Panel to pick next LU president

Lincoln University
Lincoln University

Lincoln University's Presidential Search Committee met Thursday to decide which candidate they think the Board of Curators should hire as LU's next president.

Their choice will be forwarded to the curators without being made public.

The committee already has considered applications from 58 people, interviewed five and recommended two finalists - William Hudson Jr. and Jerald Jones Woolfolk.

The finalists visited the Lincoln campus last week, were interviewed by the curators and answered questions from faculty, staff, students, alumni and Jefferson City area residents during several different meetings.

But, Curator Winston Rutledge, a search committee co-chair, told the News Tribune one of the committee's jobs was "to present their preference of a candidate to the Board of Curators."

Thursday's meeting, which was closed to the public and media, was called "to discuss the two candidates we've interviewed, look at the information we have and try to make a decision as to who the search committee would be the best candidate," Rutledge explained.

The 22-member search committee included three curators; three state senators; Mayor Carrie Tergin; Jefferson City Area Chamber of Commerce President Randy Allen; and representatives of faculty, staff, students, retired faculty and alumni.

Curators President Marvin Teer, who also served on the committee, said he hoped the committee would provide "guidance as to what the majority of our stakeholders feel and think about where we go next.

"I think the search committee is absolutely essential (to the curators' decision), because it is the collective voice of all of our interested family groups - it absolutely plays an essential role in the decision we make," Teer said.
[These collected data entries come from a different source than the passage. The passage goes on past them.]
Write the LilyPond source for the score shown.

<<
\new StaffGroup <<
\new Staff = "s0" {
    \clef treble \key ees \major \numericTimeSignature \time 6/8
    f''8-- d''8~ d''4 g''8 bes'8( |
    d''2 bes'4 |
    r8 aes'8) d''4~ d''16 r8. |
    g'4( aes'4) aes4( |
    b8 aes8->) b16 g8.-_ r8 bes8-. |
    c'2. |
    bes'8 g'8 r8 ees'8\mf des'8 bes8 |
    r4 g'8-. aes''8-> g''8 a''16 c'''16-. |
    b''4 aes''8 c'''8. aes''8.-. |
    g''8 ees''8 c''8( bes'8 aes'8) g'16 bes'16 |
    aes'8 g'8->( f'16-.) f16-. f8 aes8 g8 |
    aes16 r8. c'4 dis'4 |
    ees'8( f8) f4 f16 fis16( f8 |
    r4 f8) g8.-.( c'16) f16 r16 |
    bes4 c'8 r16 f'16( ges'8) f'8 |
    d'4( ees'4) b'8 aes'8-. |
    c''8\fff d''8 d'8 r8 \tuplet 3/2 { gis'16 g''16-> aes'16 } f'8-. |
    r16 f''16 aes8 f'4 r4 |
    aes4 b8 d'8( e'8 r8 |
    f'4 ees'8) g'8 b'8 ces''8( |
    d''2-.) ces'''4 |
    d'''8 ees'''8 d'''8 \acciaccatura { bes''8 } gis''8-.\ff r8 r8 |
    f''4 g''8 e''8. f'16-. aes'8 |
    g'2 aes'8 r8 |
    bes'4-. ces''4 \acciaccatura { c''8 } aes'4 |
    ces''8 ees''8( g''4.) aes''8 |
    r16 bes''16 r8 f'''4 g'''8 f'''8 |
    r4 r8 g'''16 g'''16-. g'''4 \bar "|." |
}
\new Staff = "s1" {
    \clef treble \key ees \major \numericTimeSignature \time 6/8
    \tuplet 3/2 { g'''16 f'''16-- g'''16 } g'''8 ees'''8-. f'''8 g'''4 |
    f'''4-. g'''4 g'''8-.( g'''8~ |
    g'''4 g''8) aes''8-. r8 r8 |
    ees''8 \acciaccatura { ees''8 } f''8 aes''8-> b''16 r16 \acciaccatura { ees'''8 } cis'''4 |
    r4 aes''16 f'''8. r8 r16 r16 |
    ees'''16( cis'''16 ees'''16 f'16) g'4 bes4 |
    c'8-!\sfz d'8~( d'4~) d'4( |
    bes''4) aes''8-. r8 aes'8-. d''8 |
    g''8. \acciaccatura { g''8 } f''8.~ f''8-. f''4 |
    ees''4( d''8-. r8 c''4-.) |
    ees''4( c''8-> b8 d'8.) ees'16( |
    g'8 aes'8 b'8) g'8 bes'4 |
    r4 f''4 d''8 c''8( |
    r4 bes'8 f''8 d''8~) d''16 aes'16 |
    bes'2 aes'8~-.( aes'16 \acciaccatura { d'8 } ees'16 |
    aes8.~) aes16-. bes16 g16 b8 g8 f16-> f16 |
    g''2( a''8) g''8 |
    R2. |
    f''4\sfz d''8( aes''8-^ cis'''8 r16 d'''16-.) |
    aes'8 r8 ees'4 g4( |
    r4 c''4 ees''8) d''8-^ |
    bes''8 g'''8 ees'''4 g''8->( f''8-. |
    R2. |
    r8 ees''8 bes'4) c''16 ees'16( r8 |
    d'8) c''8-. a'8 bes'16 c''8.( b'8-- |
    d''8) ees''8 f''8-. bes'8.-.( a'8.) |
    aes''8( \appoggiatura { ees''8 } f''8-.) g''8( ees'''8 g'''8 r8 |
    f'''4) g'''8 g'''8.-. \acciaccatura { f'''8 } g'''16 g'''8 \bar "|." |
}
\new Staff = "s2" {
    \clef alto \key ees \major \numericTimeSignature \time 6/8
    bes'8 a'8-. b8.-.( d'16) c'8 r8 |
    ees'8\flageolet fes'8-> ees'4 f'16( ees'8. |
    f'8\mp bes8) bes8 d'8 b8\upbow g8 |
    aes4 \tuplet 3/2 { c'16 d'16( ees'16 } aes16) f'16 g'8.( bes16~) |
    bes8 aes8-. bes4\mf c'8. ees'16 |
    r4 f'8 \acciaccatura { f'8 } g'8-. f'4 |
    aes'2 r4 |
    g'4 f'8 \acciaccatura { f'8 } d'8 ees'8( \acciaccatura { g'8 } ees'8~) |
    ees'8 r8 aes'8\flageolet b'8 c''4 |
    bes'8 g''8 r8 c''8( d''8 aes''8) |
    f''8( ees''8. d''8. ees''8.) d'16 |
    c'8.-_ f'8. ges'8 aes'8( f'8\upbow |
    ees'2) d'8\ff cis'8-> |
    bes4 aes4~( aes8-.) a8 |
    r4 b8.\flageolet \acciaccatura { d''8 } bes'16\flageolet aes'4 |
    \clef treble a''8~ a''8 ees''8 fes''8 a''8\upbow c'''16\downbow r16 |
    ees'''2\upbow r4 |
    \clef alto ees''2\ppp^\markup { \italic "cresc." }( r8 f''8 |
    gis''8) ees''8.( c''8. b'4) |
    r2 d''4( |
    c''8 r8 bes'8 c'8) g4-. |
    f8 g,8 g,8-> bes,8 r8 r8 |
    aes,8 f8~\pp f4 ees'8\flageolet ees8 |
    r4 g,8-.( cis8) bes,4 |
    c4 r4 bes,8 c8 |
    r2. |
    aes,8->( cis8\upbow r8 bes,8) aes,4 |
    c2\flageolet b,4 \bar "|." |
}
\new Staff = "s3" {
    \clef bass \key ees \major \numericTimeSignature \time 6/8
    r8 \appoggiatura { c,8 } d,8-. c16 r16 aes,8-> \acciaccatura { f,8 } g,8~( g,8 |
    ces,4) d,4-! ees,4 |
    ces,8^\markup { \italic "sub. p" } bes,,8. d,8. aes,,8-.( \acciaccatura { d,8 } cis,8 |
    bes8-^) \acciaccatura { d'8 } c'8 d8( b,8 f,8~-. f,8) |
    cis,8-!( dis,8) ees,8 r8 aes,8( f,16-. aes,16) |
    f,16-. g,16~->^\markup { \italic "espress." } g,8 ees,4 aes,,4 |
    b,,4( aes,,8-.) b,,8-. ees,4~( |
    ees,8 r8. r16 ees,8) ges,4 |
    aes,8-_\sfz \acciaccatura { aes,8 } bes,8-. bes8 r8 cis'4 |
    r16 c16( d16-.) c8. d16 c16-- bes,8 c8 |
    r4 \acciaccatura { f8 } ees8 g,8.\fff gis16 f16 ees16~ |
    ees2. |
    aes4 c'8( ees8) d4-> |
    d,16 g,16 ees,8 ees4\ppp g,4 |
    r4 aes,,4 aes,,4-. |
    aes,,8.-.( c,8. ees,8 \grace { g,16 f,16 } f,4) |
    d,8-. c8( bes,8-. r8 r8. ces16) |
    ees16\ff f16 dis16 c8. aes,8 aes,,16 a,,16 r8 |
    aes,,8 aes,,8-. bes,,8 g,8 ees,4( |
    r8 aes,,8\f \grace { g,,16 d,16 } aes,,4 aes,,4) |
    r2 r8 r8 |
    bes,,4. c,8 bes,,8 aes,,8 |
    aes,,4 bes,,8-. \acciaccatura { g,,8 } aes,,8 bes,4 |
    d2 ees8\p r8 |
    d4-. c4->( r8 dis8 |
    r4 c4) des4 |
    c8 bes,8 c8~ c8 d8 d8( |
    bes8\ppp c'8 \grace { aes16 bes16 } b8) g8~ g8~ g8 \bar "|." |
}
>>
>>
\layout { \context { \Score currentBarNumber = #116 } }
Hudson and Woolfolk both are vice presidents of student affairs in their current jobs - Hudson at Florida A&M University in Tallahassee and Woolfolk at the State University of New York-Oswego.

Those student affairs backgrounds and experiences prompted LU's Faculty Senate last week - on a 29-17 vote, with 10 abstentions - to ask the board to extend its search, to get someone with more of an academic background.

The curators have had no official reaction to that request, although Teer told the News Tribune last week: "(The resolution) will be part of all of the discussions that we have for the future of Lincoln."

The board, which held a closed-session conference call Wednesday on other issues, hasn't scheduled a meeting, yet, to decide on the school's 20th permanent president.

Teer and Rutledge hope Lincoln's next president can be introduced April 7 during the annual President's Gala.